Jane Bergeron-Beaulieu:
Sure. You know, there are processes in place for parents if they need to file a complaint, if if a student is not being provided the services that are outlined in an IEP. So hopefully, you know, you can access those avenues. And in terms of compensatory education, that's, again, something that can't be determined now. But certainly as time goes on if if the student isn't getting the services on and when the time comes where we're up and running and can provide them, the district would go the route of discussing compensatory education with you.

Jane Bergeron-Beaulieu:
So I think there are routes to take for both of the situations that you brought to our attention.

Laura Knoy:
You know, Jane, just hearing Heather talk, we talked about, you know, the legal requirements and so forth and some of the complexities around these individual education plans. What about the sort of emotional or psychological aspects of this for parents? You know, the uncertainty and the complexity?

Jane Bergeron-Beaulieu:
Well, you know, as we've discussed just a few minutes ago, there are so many procedural aspects and timelines that everyone is still being held to. And I think our district, as I said in the beginning, are keeping kids first and foremost in terms of their health and well-being and.
##############################
▸ **PROMPT**: Please resume the conversation about students' IEP services, continuing from its last line.
##############################
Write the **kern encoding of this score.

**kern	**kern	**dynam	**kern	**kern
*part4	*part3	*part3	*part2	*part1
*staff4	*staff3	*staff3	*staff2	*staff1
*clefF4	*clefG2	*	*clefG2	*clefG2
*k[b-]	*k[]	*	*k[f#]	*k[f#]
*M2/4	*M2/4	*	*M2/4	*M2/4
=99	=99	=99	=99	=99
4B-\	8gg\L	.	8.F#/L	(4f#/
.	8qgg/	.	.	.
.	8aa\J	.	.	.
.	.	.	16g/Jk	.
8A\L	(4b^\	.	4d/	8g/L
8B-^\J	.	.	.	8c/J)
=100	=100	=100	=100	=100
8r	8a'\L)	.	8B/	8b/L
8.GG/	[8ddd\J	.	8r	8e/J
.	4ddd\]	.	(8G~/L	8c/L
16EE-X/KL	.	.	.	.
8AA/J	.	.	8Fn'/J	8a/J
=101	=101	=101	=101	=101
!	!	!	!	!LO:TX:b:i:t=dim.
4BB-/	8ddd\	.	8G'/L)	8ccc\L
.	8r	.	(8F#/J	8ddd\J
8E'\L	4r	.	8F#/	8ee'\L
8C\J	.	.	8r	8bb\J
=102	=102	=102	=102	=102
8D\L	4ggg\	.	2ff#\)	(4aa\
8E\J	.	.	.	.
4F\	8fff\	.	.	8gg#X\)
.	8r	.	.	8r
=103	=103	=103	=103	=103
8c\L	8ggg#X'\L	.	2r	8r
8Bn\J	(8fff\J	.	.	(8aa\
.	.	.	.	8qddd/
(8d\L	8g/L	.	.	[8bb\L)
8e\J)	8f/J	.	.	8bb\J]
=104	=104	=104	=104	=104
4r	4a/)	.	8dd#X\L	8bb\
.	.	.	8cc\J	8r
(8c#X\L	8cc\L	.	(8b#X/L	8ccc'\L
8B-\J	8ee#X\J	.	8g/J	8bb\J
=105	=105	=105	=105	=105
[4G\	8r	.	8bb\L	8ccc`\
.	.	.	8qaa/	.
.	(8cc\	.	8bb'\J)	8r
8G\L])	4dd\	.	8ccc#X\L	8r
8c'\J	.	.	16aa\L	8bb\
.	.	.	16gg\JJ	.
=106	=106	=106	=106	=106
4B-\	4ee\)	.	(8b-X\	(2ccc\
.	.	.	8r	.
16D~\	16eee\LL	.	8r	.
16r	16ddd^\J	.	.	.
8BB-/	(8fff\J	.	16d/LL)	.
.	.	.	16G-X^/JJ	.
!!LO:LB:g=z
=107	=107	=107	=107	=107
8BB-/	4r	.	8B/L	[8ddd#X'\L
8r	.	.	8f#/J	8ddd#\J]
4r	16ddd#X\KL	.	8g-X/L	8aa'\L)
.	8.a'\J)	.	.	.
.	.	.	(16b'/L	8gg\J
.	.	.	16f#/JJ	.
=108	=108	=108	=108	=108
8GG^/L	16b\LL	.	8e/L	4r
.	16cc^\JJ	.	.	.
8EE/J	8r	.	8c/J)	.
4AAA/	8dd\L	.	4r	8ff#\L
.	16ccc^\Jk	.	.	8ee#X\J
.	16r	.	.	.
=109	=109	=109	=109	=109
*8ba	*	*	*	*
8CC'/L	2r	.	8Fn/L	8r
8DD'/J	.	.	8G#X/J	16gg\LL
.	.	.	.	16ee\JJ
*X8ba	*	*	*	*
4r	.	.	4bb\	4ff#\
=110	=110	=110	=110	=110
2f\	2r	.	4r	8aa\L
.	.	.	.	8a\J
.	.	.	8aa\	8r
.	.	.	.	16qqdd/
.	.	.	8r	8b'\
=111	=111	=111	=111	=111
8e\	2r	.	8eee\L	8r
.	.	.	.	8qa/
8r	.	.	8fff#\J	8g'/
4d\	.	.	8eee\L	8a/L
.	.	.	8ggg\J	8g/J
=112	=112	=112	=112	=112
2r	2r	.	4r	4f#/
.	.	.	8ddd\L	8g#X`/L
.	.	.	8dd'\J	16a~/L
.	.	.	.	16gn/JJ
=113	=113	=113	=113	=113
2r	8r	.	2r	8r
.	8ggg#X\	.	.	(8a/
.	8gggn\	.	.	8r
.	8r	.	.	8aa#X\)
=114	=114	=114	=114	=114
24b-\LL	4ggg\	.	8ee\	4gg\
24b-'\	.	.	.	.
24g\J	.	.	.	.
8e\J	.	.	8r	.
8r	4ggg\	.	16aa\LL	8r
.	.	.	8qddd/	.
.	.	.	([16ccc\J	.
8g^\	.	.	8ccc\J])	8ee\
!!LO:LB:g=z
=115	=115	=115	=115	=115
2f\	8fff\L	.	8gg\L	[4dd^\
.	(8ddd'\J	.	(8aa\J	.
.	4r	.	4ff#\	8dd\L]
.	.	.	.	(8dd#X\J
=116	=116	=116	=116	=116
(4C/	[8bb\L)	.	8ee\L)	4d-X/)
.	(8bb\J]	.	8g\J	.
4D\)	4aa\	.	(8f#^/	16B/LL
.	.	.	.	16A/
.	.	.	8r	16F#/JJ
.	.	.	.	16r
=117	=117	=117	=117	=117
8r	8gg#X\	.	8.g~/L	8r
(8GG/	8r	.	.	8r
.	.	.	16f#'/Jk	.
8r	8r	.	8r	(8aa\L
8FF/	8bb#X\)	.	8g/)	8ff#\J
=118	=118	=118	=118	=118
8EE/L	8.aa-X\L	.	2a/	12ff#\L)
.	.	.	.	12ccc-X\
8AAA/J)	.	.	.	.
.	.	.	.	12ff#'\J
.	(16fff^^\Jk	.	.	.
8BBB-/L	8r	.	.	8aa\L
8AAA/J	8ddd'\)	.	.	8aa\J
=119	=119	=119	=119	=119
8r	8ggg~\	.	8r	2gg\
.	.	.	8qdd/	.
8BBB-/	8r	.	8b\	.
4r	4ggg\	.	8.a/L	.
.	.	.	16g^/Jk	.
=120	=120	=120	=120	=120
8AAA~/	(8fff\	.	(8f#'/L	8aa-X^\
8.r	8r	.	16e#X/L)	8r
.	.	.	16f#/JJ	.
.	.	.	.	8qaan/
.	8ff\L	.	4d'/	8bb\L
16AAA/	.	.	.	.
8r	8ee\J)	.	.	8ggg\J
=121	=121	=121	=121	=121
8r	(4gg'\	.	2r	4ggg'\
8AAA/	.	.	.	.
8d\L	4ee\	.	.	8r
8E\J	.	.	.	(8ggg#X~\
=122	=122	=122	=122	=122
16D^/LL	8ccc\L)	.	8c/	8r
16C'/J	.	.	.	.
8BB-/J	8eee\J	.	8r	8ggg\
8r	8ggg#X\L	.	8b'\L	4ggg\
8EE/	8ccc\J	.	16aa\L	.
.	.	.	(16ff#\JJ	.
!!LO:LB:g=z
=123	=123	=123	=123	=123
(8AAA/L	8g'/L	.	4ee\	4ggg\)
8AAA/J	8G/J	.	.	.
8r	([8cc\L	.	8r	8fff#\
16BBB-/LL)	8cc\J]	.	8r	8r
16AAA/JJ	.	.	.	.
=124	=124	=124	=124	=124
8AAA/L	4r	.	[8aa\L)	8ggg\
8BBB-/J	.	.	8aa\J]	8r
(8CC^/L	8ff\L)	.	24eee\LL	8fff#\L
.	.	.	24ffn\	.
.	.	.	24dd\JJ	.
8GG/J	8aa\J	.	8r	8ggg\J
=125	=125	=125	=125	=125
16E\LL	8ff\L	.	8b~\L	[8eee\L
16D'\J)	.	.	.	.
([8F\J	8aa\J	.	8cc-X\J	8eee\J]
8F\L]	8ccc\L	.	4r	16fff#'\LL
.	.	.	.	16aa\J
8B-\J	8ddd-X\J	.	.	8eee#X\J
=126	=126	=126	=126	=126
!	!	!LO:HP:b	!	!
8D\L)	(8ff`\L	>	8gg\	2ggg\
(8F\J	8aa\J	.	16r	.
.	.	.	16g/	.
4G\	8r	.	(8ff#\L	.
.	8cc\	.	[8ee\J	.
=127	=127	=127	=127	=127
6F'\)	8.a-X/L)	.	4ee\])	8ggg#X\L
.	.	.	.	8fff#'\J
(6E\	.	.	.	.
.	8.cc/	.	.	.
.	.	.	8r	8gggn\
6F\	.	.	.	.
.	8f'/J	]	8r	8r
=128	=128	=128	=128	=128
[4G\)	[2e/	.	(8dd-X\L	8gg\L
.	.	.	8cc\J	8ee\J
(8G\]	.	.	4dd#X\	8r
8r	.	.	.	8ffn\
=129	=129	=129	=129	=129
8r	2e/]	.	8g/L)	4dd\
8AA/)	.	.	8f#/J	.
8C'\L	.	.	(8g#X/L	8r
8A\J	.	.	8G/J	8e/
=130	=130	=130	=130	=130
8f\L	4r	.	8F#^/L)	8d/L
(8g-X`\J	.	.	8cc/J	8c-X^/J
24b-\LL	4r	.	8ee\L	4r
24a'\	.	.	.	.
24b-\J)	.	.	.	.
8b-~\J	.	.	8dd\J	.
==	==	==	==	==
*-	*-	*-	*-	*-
##############################
▸ **RESPONSE TO THE TASK**:
Jane Bergeron-Beaulieu:
Recognize that compliance is also important, but first and foremost, we need to make sure our kids are getting the connections that they need with adults there. They need to know that there is support there for them. They're so used to being connected to teachers, to their peers. And for those kids who might be very fragile in terms of mental health, we're trying really hard to make sure that those kids have support, contacts, therapies when we can continue them. But we're we're really worried about those kids with anxiety issues. And as this goes on, the school closures, there are more fragile kids than probably the ones that we need to keep a real eye on. As we move forward and many of them may not even have IEPs. So it's a pretty complicated situation.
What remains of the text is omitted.